→ **Assigned task**:
No pictures, nothing altered: return the data below.

Image comparison data
----------
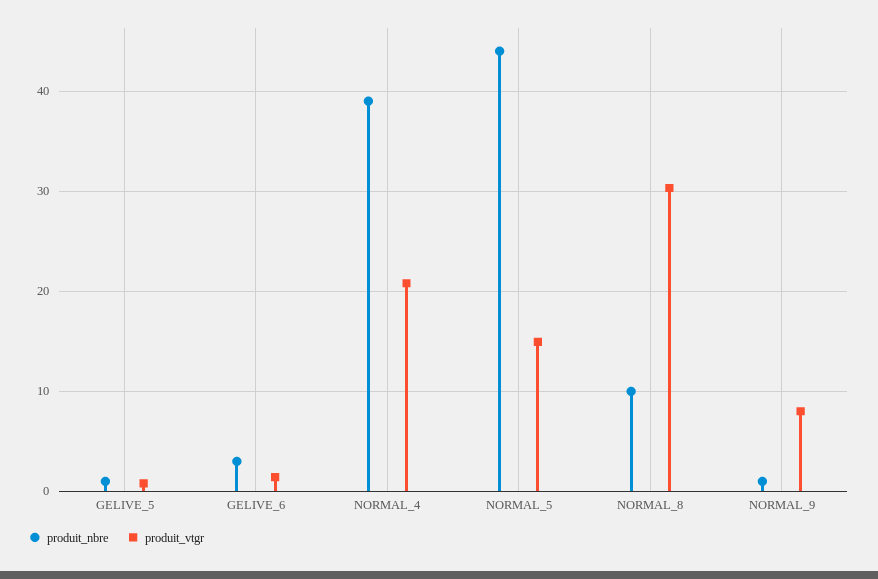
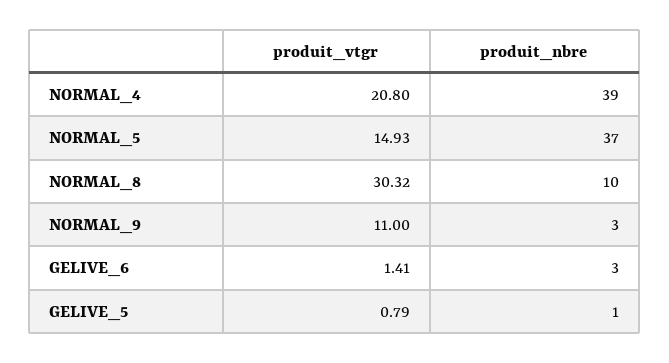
produit_nbre, NORMAL_5: 44 -> 37
produit_nbre, NORMAL_9: 1 -> 3
produit_vtgr, NORMAL_9: 8 -> 11

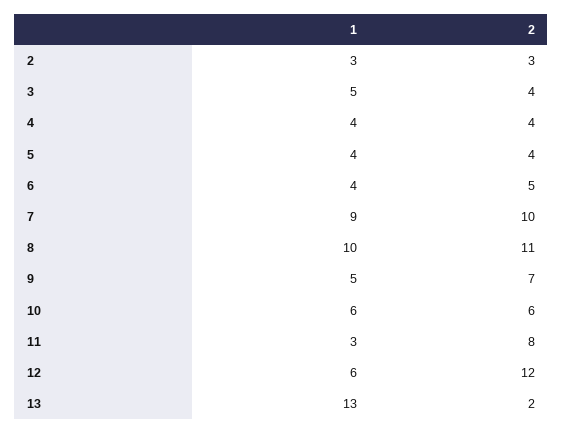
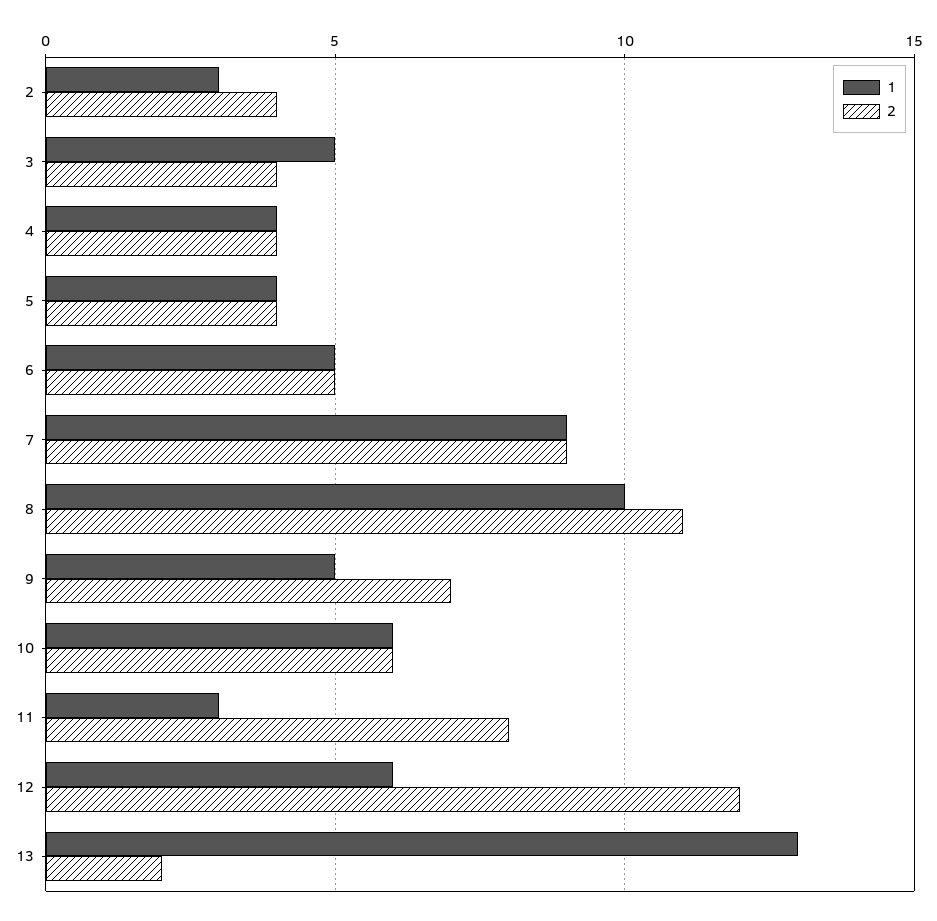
2, 2: 3 -> 4
1, 6: 4 -> 5
2, 7: 10 -> 9

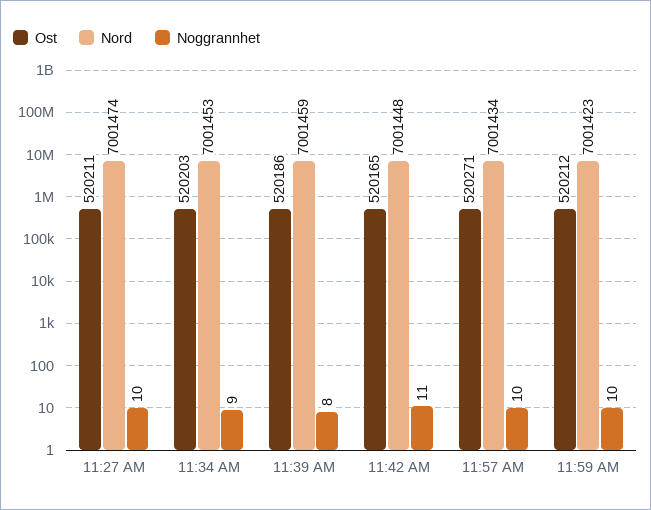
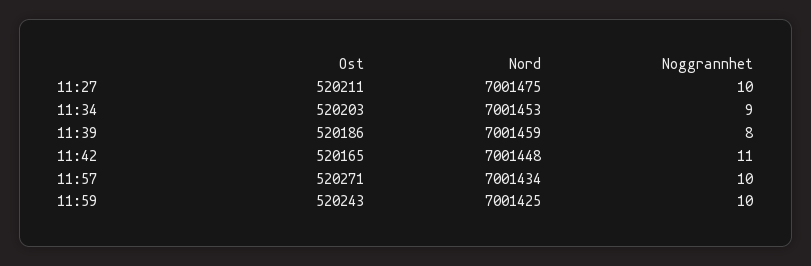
Nord, 11:27 AM: 7001474 -> 7001475
Ost, 11:59 AM: 520212 -> 520243
Nord, 11:59 AM: 7001423 -> 7001425

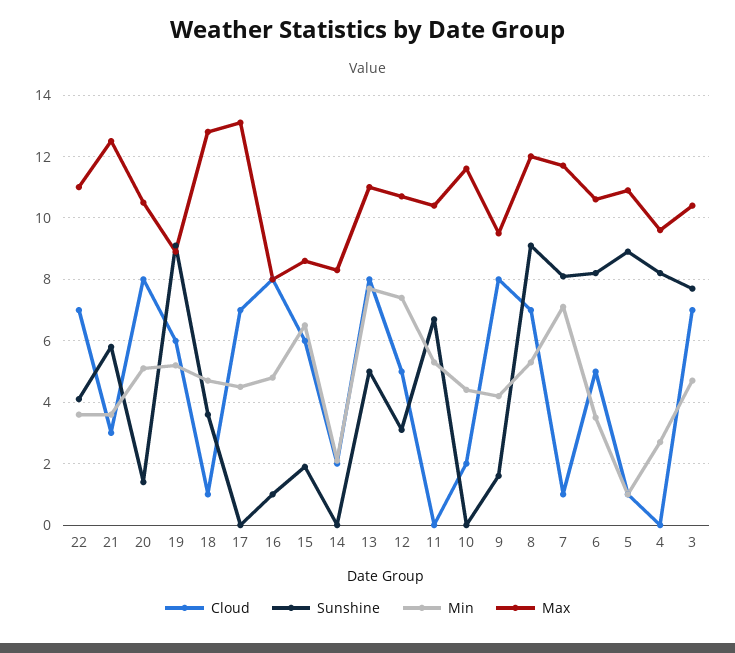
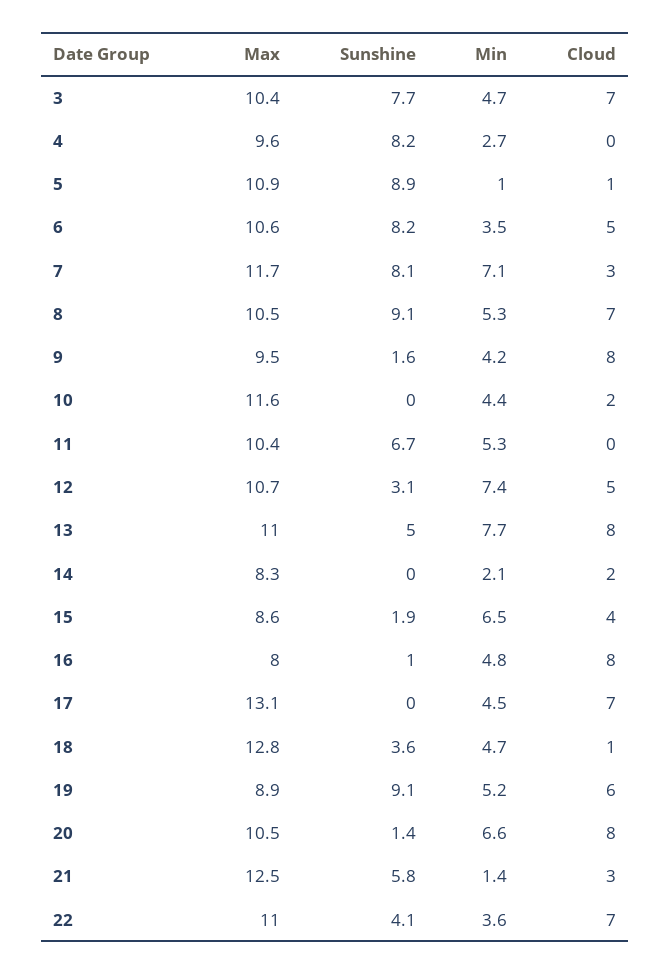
Min, 21: 3.5 -> 1.4
Min, 20: 5 -> 6.6
Cloud, 15: 6 -> 4
Max, 8: 12 -> 10.5
Cloud, 7: 1 -> 3

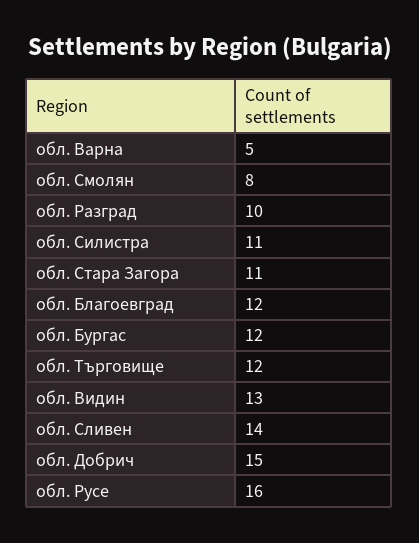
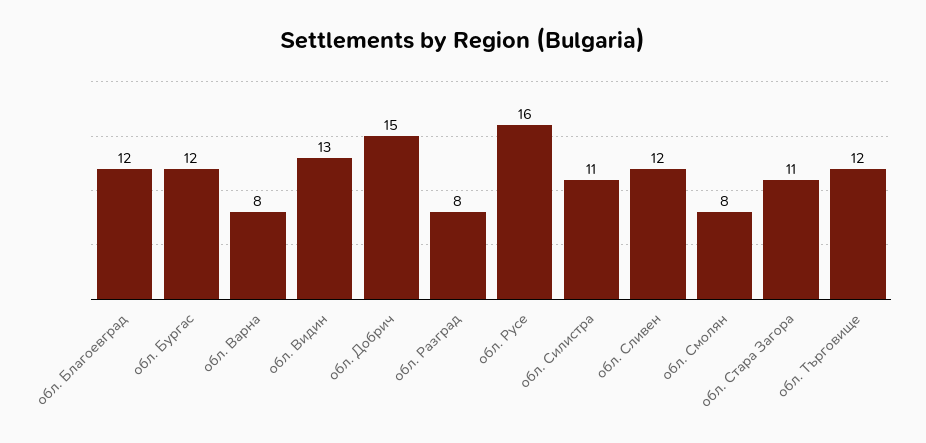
обл. Варна: 5 -> 8
обл. Разград: 10 -> 8
обл. Сливен: 14 -> 12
----------
→ **Solution for this exercise**:
produit_nbre, NORMAL_5: 44 -> 37
produit_nbre, NORMAL_9: 1 -> 3
produit_vtgr, NORMAL_9: 8 -> 11

2, 2: 3 -> 4
1, 6: 4 -> 5
2, 7: 10 -> 9

Nord, 11:27 AM: 7001474 -> 7001475
Ost, 11:59 AM: 520212 -> 520243
Nord, 11:59 AM: 7001423 -> 7001425

Min, 21: 3.5 -> 1.4
Min, 20: 5 -> 6.6
Cloud, 15: 6 -> 4
Max, 8: 12 -> 10.5
Cloud, 7: 1 -> 3

обл. Варна: 5 -> 8
обл. Разград: 10 -> 8
обл. Сливен: 14 -> 12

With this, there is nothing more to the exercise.